Is the budget changing how government views e-commerce?
- Some experts say the recognition of tech, e-commerce, and digital trade in the tax net suggests the government is beginning to take this segment seriously
Perhaps the more important takeaway from today’s budget for startups was the digital transactions proceeds levy - a 5% withholding levy that will be applied to payments made to domestic and international digital vendors - as well as an 18% e-commerce tax.
A formal definition of “e-commerce” has been introduced for the first time, while the term “online marketplace” has been broadened to include all taxable activities conducted through digital platforms, including websites and mobile applications.
The startup world has reacted differently to this news.
Mutaher Khan, co-founder of Data Darbar, said: “Basically, the only major change with respect to startups is this taxation regime around e-commerce. They are trying to bring marketplaces into the withholding tax regime.”
According to him, “the problem is that this is based on revenue. For marketplaces, what they’re earning is not really the gross merchandise value, which is what the tax is based on, instead of the actual earning income. Tax is based on net income or profit before tax. So that’s the first distortion”.
He also pointed out that the government is not only outsourcing the tax collection to banks who are used to it, but also to courier companies “who have never done this before.”
“Banks might still have the bandwidth, but banks are not the only gateway providers. Gateway is also done by non-banks, which are typically much smaller in size. Now they have to look after withholding, and then we have courier companies who have never done this in the past, and now there’s an added cost to it.”
He added that e-commerce prices on average are slightly higher than what one would find for comparable goods in the physical retail market, and now they will become pricier.
“And now the government wants the e-commerce companies and courier companies to share data with them around the tax collection and the sales. I don’t know how that will be executed.”
On the other hand, Hanzala Raja, founder and CEO of beauty platform Highfy was upbeat about the policies.
He told Business Recorder that “the focus on digitization, formalizing the undocumented sector, and streamlining compliance through one-window operations are encouraging steps, especially for small businesses and startups that have long struggled with bureaucratic complexity.”
According to him, “this budget signals a promising shift in how the government views the digital and entrepreneurial economy. “
He also believes the recognition of tech, e-commerce, and digital trade in the tax net suggests the government is beginning to take this segment seriously, which is a “necessary first step toward more tailored policymaking.”
“As a platform working closely with hundreds of brands and partners, we see how fragmented policies and regulatory uncertainty can slow growth. A unified approach to digital taxation and clearer SOPs for online commerce would go a long way in building trust and long-term value across the ecosystem,” he said.
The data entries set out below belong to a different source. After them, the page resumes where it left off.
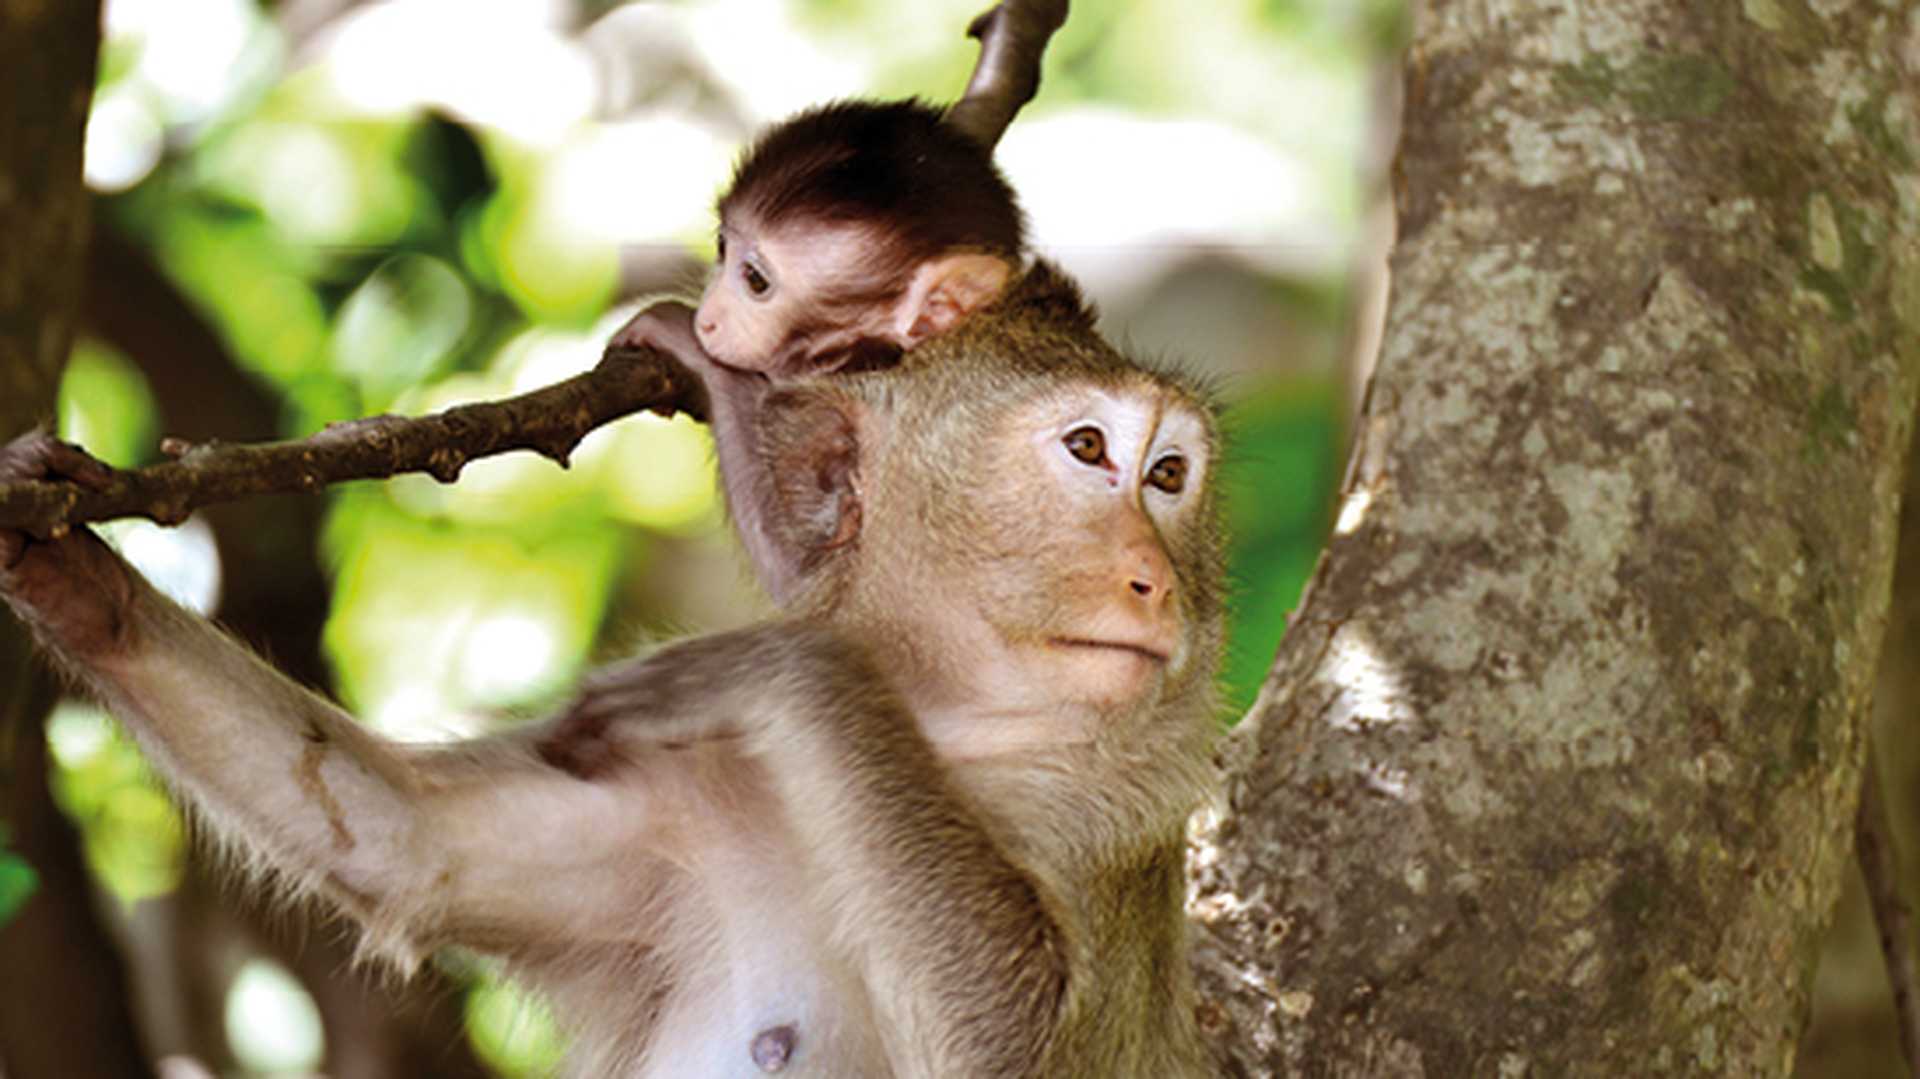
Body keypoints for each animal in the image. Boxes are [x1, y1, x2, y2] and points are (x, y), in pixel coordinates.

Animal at [0, 261, 1224, 1077]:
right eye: (1089, 452)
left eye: (1168, 475)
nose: (1153, 579)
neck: (941, 722)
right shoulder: (682, 801)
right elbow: (404, 839)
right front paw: (74, 574)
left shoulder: (1115, 835)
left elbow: (1023, 1048)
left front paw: (784, 664)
“That said, the real opportunity lies in following through with simplified tax regimes for early-stage businesses, easier access to financing, and policy support that extends beyond major cities,” he added.
He said “Pakistan’s startup ecosystem has shown that it can innovate at speed and scale. With the right public-private collaboration, we can turn that potential into long-term economic value.”
“This budget is a start and we’re hopeful it leads to more consistent engagement with the startup community in the years to come,” he concluded.
Meanwhile Adnan Ali, CEO and Director at PayFast, explained that taxing digital platforms may increase costs for end-users on e-commerce, digital services and streaming.
He said the move will broaden the tax base by capturing digital and cross-border revenue previously escaping the FBR, which promotes equity by bringing foreign digital platforms and COD sales into the tax net.
However, he said many international digital platforms do not use local payment gateways, which means implementation will be a challenge.
“It’s important to provide clarity in operational rules, especially regarding credit card transactions routed through international gateways,” he said.
Tax burden remains major challenge
Moving away from the digital transactions proceeds levy, Nauman Sikandar Mirza, founder of customer engagement platform Mergn and former CEO of foodpanda Pakistan, believes the tax burden on the salaried class is one of the biggest challenges faced by startups. He told Business Recorder he was disappointed by the measures announced by the finance minister.
Mirza said: “the developers and employees who work at at a tech startup like ours, they don’t fall in the bracket of people who are getting tax reliefs.”
“I was really hoping for some relief so that both employees and businesses get some kind of cushion. But for startups like ours, there will be no positive impact”.
He explained that the tax burden on the salaried class is already a challenge for all companies, and especially so for startups who have a small team and our trying to function in a “distressed economic situation”. These companies then struggle to give their employees a competitive salary.
Adnan Siddiquie, COO of health tech company EZShifa said that for startups, more than specific policies, it is the overall stability and security that they bring because that is what matters to investors.
“The first thing investors ask me is what is the security situation in Pakistan and will policies have conitinuity.”
As far as this is concerned, he said “I think the government has done the best they could given the dire situation we are in”.
However, he added that he does not have any expectations from the government, not because he thinks they don’t want to help, but because they have limited resources.